It is sad enough to reflect that the Bible, in its good, old, relentless way, found it necessary to record such things as these against our otherwise Sunday-school heroes and models. Nothing of the sort is set down against Buz and Cush and Phut and Pildash and Jidlaph. Very likely they were about perfect. I wish I knew where they sleep.
The nearer one approaches Jerusalem the more barren and unproductive becomes the country. There are olive-groves and there are cultivated fields, but there are more of flinty hillsides and rocky steeps. The habitations are no longer collected in villages, in the Syrian fashion, but are scattered here and there, with wide sterile places between. There would seem to be not enough good land in any one place to support a village.
I suppose this is the very home of baksheesh.

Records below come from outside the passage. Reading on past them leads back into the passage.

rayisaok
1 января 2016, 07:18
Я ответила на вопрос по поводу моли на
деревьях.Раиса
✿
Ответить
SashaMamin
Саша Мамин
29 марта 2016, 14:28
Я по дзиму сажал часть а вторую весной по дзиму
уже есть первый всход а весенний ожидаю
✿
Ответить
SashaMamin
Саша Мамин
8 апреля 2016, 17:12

I know at every station mendicants, crippled and blind – always blind – come swarming about, holding up piteous hands and repeating endlessly the plaintive wail, "Baksheesh! bak-sheesh!" One's heart grows sick and hard by turns. There are moments when you long for the wealth of a Rockefeller to give all these people a financial standing, and there are moments when you long for a Gatling-gun to turn loose in their direction. We are only weak and human. We may pity the hungry fly ever so much, but we destroy him.
I think, by-the-way, some of these beggars only cry baksheesh from habit, and never expect to get anything. I think so, because here and there groups of them stand along the railway between stations, and hold out their hands, and voice the eternal refrain as we sweep by. It is hardly likely that any one ever flings anything out of a car-window. Pity becomes too sluggish in the East to get action as promptly as that.
It was toward evening when we ran into a rather modern little railway station, and were told that we were "there." We got out of the train then, and found ourselves in such a howling mob of humanity as I never dreamed could gather in this drowsy land. We were about the last party of the season, it seems, and the porters and beggars and cabmen and general riffraff were going to make the most of us. We were seized and dragged and torn and lifted – our dragoman could keep us together about as well as one cowboy could handle a stampeded herd. I have no distinct recollection of how we managed to reach the carriages, but the first words I heard after regaining consciousness were:
"That pool down there is where Solomon was anointed king."
I began to take notice then. We were outside a range of lofty battlemented walls, approaching a wide gate flanked by an imposing tower that might belong to the Middle Ages. We looked down on the squalid pool of Gihon, and I tried to visualize the scene of Solomon's coronation there, which I confess I found difficult. Then we turned to the tower and the entrance to the Holy City.
We were entering Jerusalem by the Jaffa gate, and the tower was the Tower of David.